Trecho ::
· · ·

ADMINISTRATIVO E PROCESSUAL ADMINISTRATIVO. PROCESSO DE REVISÃO DE ANISTIA DE MILITAR. CABO DA AERONÁUTICA. MANDADO DE SEGURANÇA. ENUNCIADO APROVADO PELO STF EM REGIME DE REPERCUSSÃO GERAL. TEMA 839. NOTIFICAÇÃO POR EDITAL. PREJUÍZO AO EXERCÍCIO DA AMPLA DEFESA. NULIDADE RECONHECIDA. ORDEM CONCEDIDA. RESTABELECIMENTO DA CONDIÇÃO DE ANISTIADO DO EX-MILITAR.
1. Caso em que se discute a validade de ato administrativo ministerial que determinou a anulação de anterior portaria, por meio da qual se havia declarado a condição de anistiado político do impetrante, ex-cabo da Aeronáutica.
2. Ao apreciar o Tema 839, com repercussão geral, o Supremo Tribunal Federal aprovou o seguinte enunciado: "No exercício do seu poder de autotutela, poderá a Administração Pública rever os atos de concessão de anistia a cabos da Aeronáutica com fundamento na Portaria nº 1.104/1964, quando se comprovar a ausência de ato com motivação exclusivamente política, assegurando-se ao anistiado, em procedimento administrativo, o devido processo legal e a não devolução das verbas já recebidas".
3. A Administração Pública não é obrigada a revisar as anistias.
Porém, caso o faça, a revisão estará condicionada, dentre outras exigências, à observância de regular procedimento administrativo, em que sejam asseguradas ao administrado as garantias inerentes ao devido processo legal, como deflui, com primazia, do art. 5º, LIV, da Constituição Federal.

· · ·

Listagem ::
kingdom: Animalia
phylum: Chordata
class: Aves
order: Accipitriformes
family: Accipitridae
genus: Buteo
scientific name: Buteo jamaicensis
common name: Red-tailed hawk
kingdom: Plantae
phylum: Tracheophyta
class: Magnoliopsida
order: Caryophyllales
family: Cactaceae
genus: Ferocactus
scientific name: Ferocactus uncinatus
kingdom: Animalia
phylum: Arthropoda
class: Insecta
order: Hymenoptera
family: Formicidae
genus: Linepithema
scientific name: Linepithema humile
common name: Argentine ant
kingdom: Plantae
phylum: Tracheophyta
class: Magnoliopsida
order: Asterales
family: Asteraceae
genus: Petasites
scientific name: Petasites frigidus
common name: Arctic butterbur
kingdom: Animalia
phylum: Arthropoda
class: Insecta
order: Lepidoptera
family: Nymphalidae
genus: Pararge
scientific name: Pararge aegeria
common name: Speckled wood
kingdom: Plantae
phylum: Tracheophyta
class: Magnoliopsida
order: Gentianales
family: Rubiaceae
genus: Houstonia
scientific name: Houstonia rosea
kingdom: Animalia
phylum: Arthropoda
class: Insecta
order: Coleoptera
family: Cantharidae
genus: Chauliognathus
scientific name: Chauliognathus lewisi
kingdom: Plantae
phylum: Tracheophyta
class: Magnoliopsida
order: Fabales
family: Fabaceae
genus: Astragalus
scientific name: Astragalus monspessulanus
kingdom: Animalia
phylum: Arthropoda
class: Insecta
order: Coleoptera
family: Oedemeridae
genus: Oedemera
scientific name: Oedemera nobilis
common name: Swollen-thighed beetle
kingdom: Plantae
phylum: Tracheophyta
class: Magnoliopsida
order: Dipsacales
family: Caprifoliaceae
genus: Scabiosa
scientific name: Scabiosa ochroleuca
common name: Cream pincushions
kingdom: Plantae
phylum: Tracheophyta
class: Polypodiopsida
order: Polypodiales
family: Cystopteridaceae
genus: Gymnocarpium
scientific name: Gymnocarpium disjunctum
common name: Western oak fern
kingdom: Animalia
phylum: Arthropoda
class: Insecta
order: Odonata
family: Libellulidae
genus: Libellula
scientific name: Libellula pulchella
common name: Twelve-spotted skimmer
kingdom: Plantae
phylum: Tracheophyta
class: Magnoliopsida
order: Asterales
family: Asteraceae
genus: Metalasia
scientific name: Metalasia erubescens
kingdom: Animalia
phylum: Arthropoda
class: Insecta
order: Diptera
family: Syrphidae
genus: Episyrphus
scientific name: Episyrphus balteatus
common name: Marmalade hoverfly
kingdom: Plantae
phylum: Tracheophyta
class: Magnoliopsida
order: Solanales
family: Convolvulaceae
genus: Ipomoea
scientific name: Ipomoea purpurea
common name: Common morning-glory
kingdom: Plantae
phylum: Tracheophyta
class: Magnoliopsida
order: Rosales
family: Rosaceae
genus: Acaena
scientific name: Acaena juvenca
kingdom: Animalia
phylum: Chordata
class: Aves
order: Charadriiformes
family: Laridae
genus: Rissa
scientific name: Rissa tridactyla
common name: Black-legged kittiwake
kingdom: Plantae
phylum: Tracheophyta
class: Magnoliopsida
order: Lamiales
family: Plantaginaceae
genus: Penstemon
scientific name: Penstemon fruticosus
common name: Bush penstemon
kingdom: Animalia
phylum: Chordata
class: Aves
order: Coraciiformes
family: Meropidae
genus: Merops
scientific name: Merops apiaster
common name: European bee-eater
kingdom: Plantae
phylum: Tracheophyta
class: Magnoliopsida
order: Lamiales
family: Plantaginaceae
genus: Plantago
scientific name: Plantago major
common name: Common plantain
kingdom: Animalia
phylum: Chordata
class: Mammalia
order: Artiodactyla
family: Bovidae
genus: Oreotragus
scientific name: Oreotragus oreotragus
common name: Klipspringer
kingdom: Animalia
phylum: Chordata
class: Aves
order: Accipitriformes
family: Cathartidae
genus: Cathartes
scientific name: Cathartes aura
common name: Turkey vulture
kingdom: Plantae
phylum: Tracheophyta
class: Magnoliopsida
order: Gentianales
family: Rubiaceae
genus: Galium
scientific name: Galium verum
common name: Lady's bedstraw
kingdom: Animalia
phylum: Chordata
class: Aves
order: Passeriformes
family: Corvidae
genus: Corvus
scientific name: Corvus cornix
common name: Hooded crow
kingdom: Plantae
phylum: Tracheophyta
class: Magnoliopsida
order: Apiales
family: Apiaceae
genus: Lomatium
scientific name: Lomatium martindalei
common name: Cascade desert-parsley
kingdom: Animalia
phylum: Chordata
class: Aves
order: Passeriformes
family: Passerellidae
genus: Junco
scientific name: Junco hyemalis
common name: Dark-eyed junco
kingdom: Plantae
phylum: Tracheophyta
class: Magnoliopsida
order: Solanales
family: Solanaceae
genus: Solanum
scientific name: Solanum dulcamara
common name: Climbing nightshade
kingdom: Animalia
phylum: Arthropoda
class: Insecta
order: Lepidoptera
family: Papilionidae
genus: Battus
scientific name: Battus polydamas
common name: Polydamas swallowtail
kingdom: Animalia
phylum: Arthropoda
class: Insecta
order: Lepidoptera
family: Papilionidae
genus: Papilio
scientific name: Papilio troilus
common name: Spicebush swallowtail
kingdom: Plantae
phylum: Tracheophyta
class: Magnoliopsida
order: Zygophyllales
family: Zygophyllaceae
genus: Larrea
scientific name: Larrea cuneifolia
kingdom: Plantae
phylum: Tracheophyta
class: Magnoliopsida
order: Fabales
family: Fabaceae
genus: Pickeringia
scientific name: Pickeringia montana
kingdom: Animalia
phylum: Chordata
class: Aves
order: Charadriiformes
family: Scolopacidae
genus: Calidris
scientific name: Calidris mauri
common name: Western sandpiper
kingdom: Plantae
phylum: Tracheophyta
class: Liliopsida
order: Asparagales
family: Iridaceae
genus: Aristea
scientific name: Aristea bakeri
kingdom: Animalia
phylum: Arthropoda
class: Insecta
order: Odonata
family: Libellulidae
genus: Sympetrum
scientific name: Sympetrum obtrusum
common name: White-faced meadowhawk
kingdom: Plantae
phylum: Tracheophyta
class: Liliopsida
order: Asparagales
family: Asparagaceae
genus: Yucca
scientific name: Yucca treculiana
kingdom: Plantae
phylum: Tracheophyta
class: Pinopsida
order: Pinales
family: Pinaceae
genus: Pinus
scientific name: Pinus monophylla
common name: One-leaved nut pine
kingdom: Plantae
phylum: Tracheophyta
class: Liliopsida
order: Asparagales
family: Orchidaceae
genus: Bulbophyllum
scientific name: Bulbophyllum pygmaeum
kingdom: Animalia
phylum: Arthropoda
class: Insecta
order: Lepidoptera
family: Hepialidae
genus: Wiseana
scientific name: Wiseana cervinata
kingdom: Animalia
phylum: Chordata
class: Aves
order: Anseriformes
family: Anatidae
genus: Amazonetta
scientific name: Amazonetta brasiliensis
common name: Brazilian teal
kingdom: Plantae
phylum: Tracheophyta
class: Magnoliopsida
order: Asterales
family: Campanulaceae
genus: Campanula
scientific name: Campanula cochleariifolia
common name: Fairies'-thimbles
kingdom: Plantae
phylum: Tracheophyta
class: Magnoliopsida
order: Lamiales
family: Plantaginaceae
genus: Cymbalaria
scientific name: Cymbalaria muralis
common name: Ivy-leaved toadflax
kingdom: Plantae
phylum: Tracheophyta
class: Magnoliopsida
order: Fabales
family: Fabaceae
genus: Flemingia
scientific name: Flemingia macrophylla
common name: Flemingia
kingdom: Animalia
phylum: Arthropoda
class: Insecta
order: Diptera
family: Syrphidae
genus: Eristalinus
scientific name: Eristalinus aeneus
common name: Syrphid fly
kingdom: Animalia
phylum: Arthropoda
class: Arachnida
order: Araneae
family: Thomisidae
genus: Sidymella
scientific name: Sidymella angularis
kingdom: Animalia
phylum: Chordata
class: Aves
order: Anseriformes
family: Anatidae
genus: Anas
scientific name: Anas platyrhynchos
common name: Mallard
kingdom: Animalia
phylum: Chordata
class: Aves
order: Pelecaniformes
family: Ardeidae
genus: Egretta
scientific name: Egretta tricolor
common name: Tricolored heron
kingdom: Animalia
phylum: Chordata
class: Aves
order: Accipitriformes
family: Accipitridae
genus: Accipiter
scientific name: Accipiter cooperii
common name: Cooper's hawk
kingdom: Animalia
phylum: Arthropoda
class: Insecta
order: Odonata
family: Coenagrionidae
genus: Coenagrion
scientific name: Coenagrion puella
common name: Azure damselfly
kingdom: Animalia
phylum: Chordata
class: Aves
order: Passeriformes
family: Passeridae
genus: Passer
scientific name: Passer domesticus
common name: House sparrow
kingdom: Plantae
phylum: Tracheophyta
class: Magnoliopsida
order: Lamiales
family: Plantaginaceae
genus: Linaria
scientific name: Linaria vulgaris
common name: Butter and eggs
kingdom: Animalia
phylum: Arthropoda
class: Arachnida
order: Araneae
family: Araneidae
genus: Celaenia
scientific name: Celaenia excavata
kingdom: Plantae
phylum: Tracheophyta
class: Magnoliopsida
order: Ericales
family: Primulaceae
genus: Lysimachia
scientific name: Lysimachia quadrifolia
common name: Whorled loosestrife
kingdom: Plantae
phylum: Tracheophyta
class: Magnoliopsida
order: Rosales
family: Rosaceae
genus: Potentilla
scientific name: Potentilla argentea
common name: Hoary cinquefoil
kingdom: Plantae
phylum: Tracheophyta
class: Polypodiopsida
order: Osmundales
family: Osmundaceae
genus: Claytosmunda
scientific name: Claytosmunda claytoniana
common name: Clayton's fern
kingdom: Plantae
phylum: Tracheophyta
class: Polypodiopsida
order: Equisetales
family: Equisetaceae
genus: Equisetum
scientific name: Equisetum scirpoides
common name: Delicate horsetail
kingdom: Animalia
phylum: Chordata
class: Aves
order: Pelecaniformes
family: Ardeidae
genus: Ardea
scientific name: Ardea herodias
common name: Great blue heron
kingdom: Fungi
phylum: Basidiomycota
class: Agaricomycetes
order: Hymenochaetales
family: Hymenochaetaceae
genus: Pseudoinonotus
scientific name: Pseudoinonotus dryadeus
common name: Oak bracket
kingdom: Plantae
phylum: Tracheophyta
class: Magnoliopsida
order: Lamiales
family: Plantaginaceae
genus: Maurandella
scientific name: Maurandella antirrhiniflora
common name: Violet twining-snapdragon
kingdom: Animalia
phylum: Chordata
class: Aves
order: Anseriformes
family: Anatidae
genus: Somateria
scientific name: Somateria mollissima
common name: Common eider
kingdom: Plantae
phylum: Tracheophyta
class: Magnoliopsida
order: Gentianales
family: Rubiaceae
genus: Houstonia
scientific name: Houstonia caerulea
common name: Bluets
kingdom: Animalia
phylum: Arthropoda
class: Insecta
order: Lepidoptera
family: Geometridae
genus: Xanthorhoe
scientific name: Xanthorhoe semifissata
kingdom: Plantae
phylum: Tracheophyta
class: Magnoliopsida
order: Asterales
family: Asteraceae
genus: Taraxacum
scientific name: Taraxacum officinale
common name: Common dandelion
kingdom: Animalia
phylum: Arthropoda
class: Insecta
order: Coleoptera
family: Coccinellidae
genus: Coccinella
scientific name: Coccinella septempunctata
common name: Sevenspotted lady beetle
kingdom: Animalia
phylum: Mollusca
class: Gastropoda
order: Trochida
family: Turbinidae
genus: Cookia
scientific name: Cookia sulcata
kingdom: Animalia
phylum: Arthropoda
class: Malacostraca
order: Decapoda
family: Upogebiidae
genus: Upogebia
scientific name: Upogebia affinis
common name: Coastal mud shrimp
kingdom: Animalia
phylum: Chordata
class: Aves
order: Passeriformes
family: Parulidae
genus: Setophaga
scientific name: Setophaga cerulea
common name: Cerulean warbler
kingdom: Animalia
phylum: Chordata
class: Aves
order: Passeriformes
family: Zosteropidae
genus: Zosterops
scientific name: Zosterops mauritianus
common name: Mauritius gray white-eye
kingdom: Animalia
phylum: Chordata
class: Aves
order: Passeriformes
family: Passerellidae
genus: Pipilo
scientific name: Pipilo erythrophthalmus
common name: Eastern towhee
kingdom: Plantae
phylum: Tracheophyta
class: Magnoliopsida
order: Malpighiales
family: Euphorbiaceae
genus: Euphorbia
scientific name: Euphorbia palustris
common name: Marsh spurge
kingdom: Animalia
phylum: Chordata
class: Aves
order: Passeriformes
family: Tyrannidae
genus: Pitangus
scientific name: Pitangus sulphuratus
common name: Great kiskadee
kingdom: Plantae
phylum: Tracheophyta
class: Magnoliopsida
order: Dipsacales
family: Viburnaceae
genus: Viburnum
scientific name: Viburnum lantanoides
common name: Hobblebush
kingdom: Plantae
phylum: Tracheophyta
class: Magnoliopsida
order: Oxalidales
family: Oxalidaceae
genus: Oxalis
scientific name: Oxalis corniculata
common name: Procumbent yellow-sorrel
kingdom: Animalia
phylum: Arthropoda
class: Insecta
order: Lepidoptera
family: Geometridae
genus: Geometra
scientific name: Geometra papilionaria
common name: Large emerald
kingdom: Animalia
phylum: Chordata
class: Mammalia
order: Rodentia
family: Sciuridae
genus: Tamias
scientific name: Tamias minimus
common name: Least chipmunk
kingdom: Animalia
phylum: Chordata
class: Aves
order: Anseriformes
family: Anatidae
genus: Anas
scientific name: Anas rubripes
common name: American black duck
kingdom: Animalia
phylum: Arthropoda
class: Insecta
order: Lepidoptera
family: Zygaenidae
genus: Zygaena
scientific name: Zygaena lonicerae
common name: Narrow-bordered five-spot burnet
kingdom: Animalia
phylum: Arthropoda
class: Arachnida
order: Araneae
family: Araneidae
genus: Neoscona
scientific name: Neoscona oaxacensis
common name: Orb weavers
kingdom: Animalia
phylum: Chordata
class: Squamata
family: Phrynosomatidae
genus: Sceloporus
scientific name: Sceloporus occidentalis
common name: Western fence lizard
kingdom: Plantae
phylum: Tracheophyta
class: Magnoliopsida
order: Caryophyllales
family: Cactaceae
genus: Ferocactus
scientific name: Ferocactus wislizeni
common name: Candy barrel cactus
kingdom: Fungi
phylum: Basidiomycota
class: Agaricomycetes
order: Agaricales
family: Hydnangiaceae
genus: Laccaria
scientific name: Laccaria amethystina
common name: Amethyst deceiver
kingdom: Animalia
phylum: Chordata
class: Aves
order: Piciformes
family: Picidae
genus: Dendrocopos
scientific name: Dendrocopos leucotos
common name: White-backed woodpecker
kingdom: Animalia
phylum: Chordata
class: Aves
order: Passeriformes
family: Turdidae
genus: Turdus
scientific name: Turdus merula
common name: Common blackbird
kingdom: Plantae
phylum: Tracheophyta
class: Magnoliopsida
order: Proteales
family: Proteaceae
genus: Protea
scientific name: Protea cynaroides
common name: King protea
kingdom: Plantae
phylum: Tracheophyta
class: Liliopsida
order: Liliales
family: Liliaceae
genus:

· · ·

Instruções do exercício :: Dê continuidade ao trecho sobre a revisão da anistia de um ex-cabo da Aeronáutica, começando logo depois da frase que termina em "do art. 5º, LIV, da Constituição Federal".

Resposta do exercício ::
4. A validade do processo administrativo é constitucionalmente vinculada à rigorosa observação do princípio da ampla defesa "com os meios e recursos a ela inerentes". Inteligência do disposto no art. 5º, LV, da Carta Republicana. Ao disciplinar, no âmbito do processo administrativo, a incidência do princípio da ampla defesa e "dos meios e recursos a ela inerentes", o legislador ordinário positivou parâmetros mais precisos, cuidadosamente descritos no art. 2º, parágrafo único, da Lei do Processo Administrativo Federal - LPA (Lei n. 9.784/1999), os quais não foram fixados para conveniência, ou comodidade, da Administração. Antes, privilegiaram a garantia dos direitos dos administrados, razão pela qual a notificação que não chega ao conhecimento do cidadão intimado não cumpre, em linha de princípio, a sua função constitucionalmente prevista. Assim, a intimação por via postal só pode ser tida como meio idôneo se alcançar o fim a que se destina: dar, ao interessado, inequívoca ciência da decisão ou da efetivação de diligências (Lei n. 9.784/199, art. 26).
5. Nas hipóteses em que a tentativa de entrega da notificação pelos Correios é frustrada, cabe à Administração buscar outro meio idôneo para provar, nos autos, "a certeza da ciência do interessado", reservando-se a publicação oficial, nos termos da lei, tão somente às hipóteses de: a) interessado indeterminado; b) interessado desconhecido; ou c) interessado com domicílio indefinido.
6. Ordem concedida para para anular a notificação feita por edital, bem como todos os atos que lhe seguiram nos autos do processo administrativo correspondente.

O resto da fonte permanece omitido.